The sheer size of the breach is astounding. Troia noted that almost every person he searched for in the database, he found.

“It seems like this is a database with pretty much every US citizen in it,” commented Troia. “…I don’t know where the data is coming from, but its one of the most comprehensive collections I have ever seen.”

While the highlight of the leak is certainly the 340 million records available, the depth of information must also be noted. Aside from the standard information included in typical data breaches such as first and last names, phone numbers, home addresses, and email addresses; this database goes deep into people’s personal lives. Each record includes more than 400 variables on specific characteristics of individuals: a person’s religion, whether they have dogs or cats, and other interests such as scuba diving, to name a few.

The Outlook on Databases

The worst thing about a data breach (or LEAK) is that there’s essentially nothing we, as individual users, can do to prevent them. We can’t ensure that companies like Yahoo, Equifax, and now Exactis have the proper security controls in place or, in this case, that they aren’t extremely negligent with protecting our personal information. However, given the largest data breaches are from U.S.-based companies, it does highlight the lack of regulation surrounding privacy and data collection in the country. Currently, there are no laws in place that require a company to disclose what kind of data it collects about individuals or how these individuals can limit how the collected data is stored or used.

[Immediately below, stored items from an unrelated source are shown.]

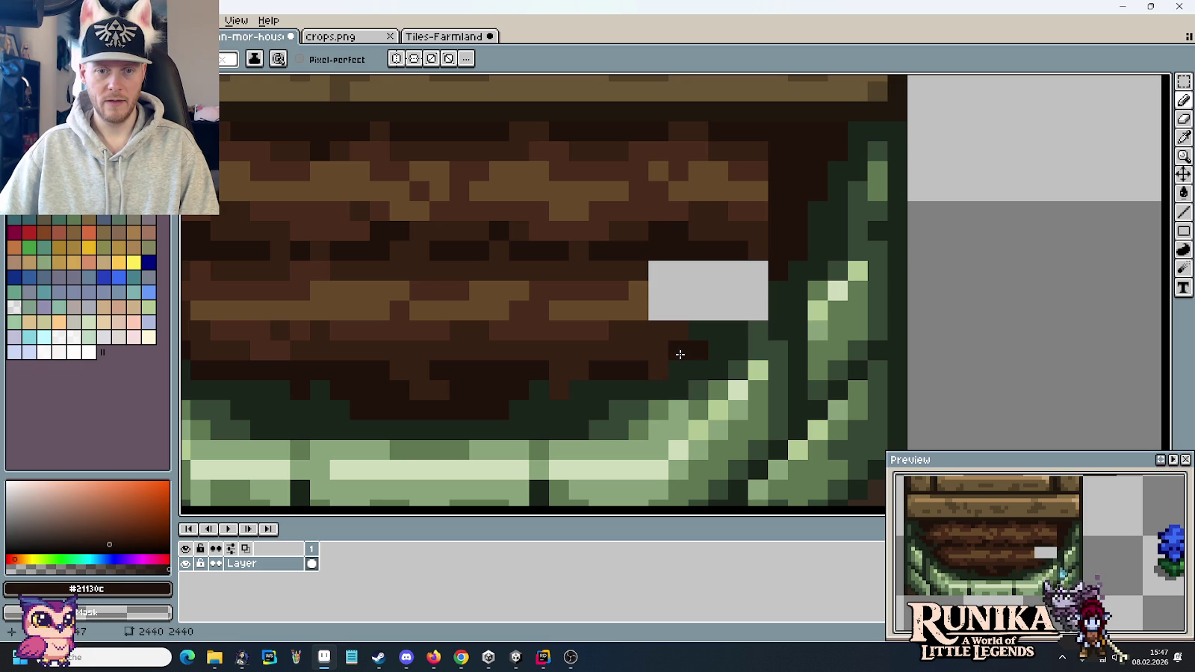
pyautogui.click(719, 270)
pyautogui.moveTo(719, 270)
pyautogui.mouseDown()
pyautogui.moveTo(745, 292)
pyautogui.moveTo(647, 258)
pyautogui.moveTo(661, 306)
pyautogui.moveTo(678, 310)
pyautogui.moveTo(678, 289)
pyautogui.moveTo(646, 295)
pyautogui.mouseUp()
# - Fill most remaining grey pixels with deep brown and a stray one with medium brown
pyautogui.keyDown('alt'); pyautogui.click(642, 263); pyautogui.keyUp('alt')
pyautogui.keyDown('alt'); pyautogui.click(646, 295); pyautogui.keyUp('alt')
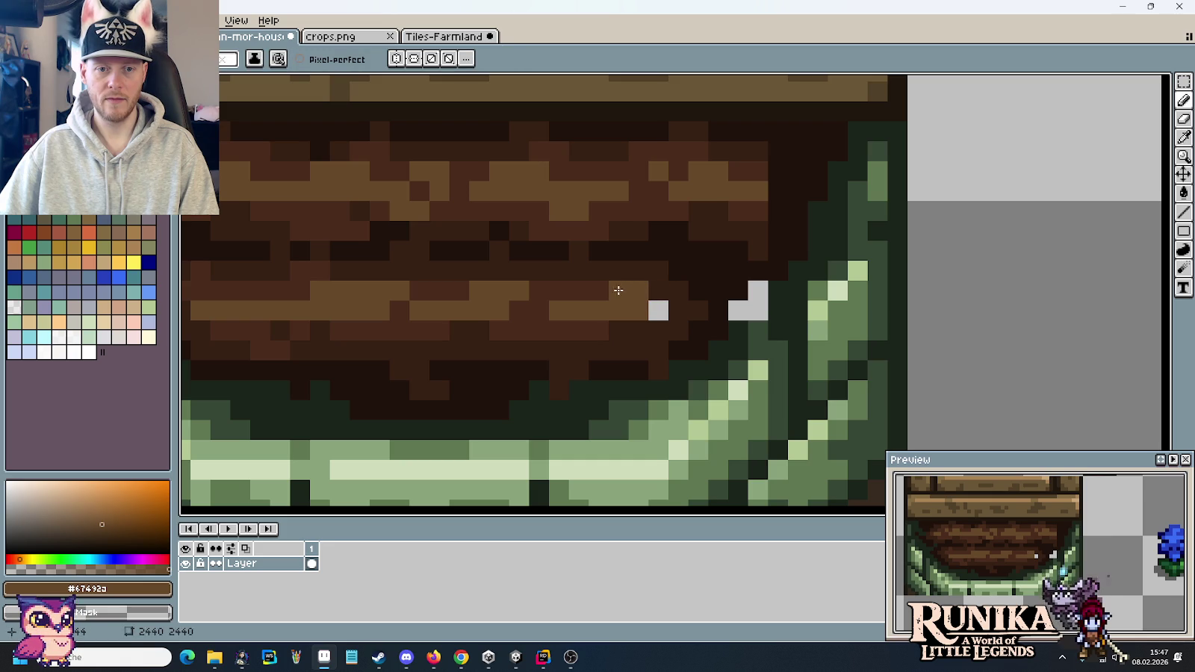
pyautogui.keyDown('alt'); pyautogui.click(635, 293); pyautogui.keyUp('alt')
pyautogui.click(659, 308)
pyautogui.scroll(-4, 693, 325)
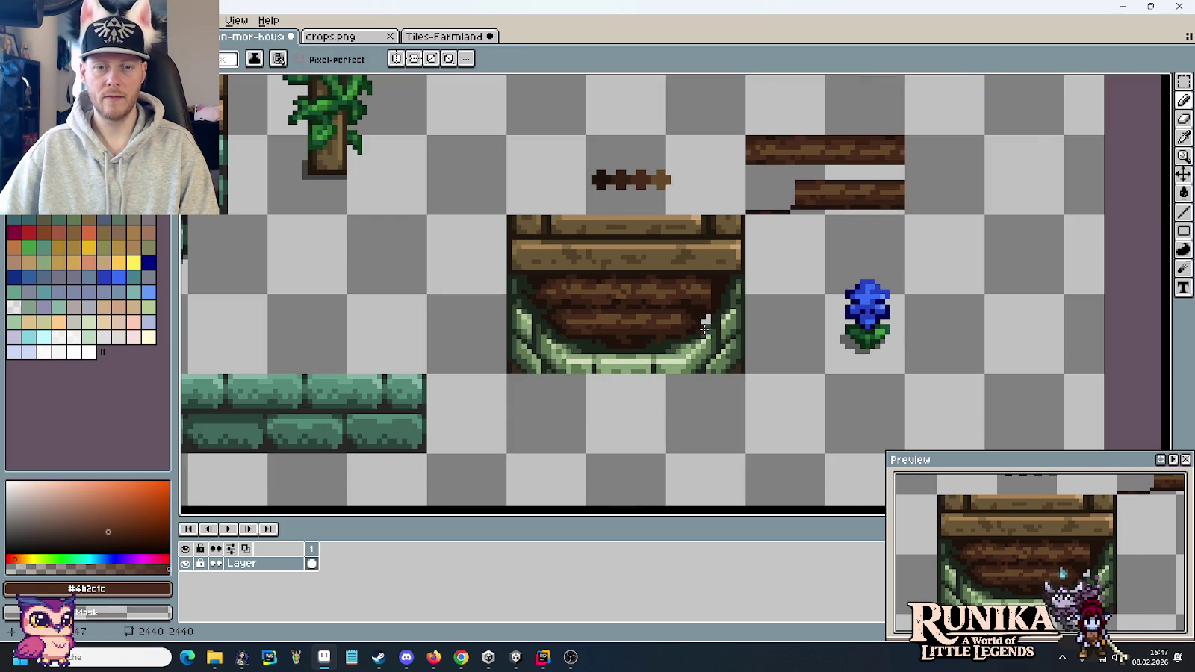
pyautogui.scroll(3, 710, 320)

Marc Rotenberg, President and CEO of Electronic Privacy Information Center (EPIC) put it best. “If you have a profile on someone, that person should be able to see their profile and limit its use.” Rotenburg continues; “It’s one thing to subscribe to a magazine. It’s another for a single company to have such a detailed profile of your entire life.”

The European Union (EU) just implemented a General Data Protection Regulation which addresses data protection and privacy for all individuals within the EU. The regulation primarily aims to give control to citizens and residents over their personal data and simplify the regulatory environment for international business by unifying the regulation with the EU. It’s time for the United States to do something about protecting our records or at least give us control over what information companies can collect.